Financial advisors often suggest to clients that they maintain some liquidity with their assets. Sometimes you need to get to cash quickly and having all your eggs in one place is never a great idea. Tying up all of your capital in an illiquid asset, like a house or business, can leave you and your family potentially stranded in times of distress.
Some folks not harmed directly by the storm may think: That’s what having insurance is for, isn’t it? Sure, your flood insurance likely covers water damage, and you can probably file a claim on your homeowner’s insurance for the damage to the roof, right? For many, these are the types of big-ticket what-ifs to think about when planning for weather-related tragedies. But small practicalities loom large when a disaster disrupts our day-to-day functioning.

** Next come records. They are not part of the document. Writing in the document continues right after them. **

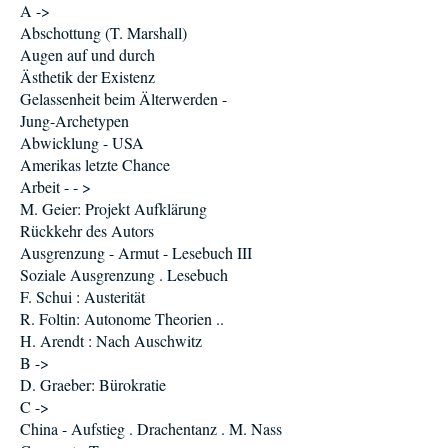
A ->
Abschottung (T. Marshall)
Augen auf und durch
Ästhetik der Existenz
Gelassenheit beim Älterwerden -
Jung-Archetypen
Abwicklung - USA
Amerikas letzte Chance
Arbeit - - >
M. Geier: Projekt Aufklärung
Rückkehr des Autors
Ausgrenzung - Armut - Lesebuch III
Soziale Ausgrenzung . Lesebuch
F. Schui : Austerität
R. Foltin: Autonome Theorien ..
H. Arendt : Nach Auschwitz
B ->
D. Graeber: Bürokratie
C ->
China - Aufstieg . Drachentanz . M. Nass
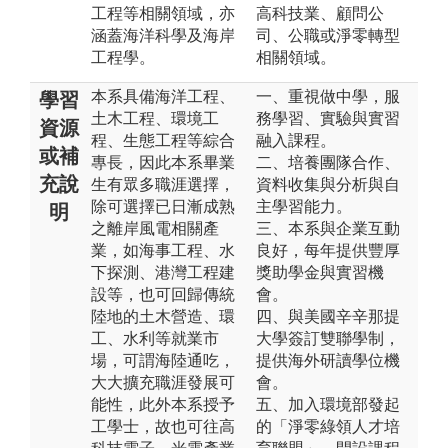
工程等相關領域，亦
高科技業、顧問公
涵蓋海洋科學及海岸
司、公職或淨零轉型
工程學。
相關領域。
本系具備海洋工程、
一、重視做中學，服
學習
土木工程、環境工
務學習、實驗與實習
資源
程、生態工程等綜合
融入課程。
或補
專長，因此本系畢業
二、培養團隊合作、
充說
生有眾多職涯選擇，
資料收集與分析與自
除可選擇已日漸成熟
主學習能力。
明
之離岸風電相關產
三、本系與企業互動
業，如海事工程、水
良好，每年提供豐厚
下探測、港灣工程建
獎助學金與實習機
設等，也可回歸傳統
會。
陸地的土木營造、環
四、與美國辛辛那提
工、水利等就業市
大學簽訂雙聯學制，
場，可謂海陸通吃，
提供海外研讀學位機
大大擴充職涯發展可
會。
能性，此外本系授予
五、加入環境部發起
工學士，故也可往高
的「淨零綠領人才培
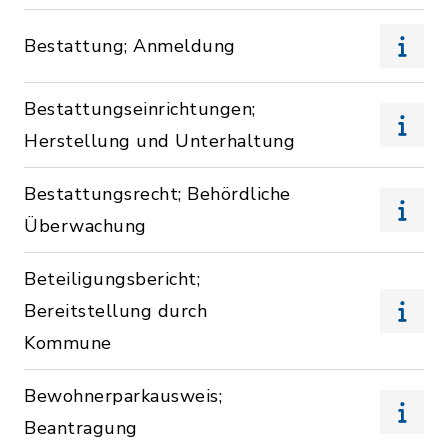
Bestattung; Anmeldung
Bestattungseinrichtungen;
Herstellung und Unterhaltung
Bestattungsrecht; Behördliche
Überwachung
Beteiligungsbericht;
Bereitstellung durch
Kommune
Bewohnerparkausweis;
Beantragung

Think About the Little Things
Beyond the big what-ifs, think about some other issues that will impact your life too. For example, many stores may not take credit cards, so you should have cash available for things like food and clean water.

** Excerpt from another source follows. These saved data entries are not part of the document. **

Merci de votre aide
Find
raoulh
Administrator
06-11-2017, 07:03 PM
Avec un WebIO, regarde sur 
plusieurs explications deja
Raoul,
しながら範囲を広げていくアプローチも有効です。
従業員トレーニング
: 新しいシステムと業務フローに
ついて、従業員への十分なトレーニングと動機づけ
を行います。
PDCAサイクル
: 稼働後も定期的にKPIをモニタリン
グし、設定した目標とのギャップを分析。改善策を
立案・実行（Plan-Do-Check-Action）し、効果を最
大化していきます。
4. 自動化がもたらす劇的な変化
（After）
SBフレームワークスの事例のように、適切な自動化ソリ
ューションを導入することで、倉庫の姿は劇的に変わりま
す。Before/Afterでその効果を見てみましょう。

A good rule of thumb is to have three to six months of household expenses saved in a bank account. And because bank ATMs may not be working, having one to two weeks of cash on hand is a good idea.
Risk management is far more than just buying an insurance policy. Risk management is understanding the risks you incur and properly preparing for them, regardless of how remote they first appear.
Risk Management 101
Remember, you can’t insure for everything. But you can better understand the risk you are exposed to, and in simple terms, you can then take one of four courses of action. You can:
- Retain the risk and let life play out, hoping for the best.
- Reduce the risk by creating and testing your emergency plan.
- Avoid the risk by not living/working where hurricanes are likely to form.
- Transfer the risk by purchasing an insurance policy, if available.
The key is truly understanding what risks exist in your life and covering the highest probability exposure, as well as the least likely but most devastating possibilities.
Remember, it’s ok to retain some risk, because you simply can’t eliminate all of it. But with a few steps, you can dramatically reduce your risk profile.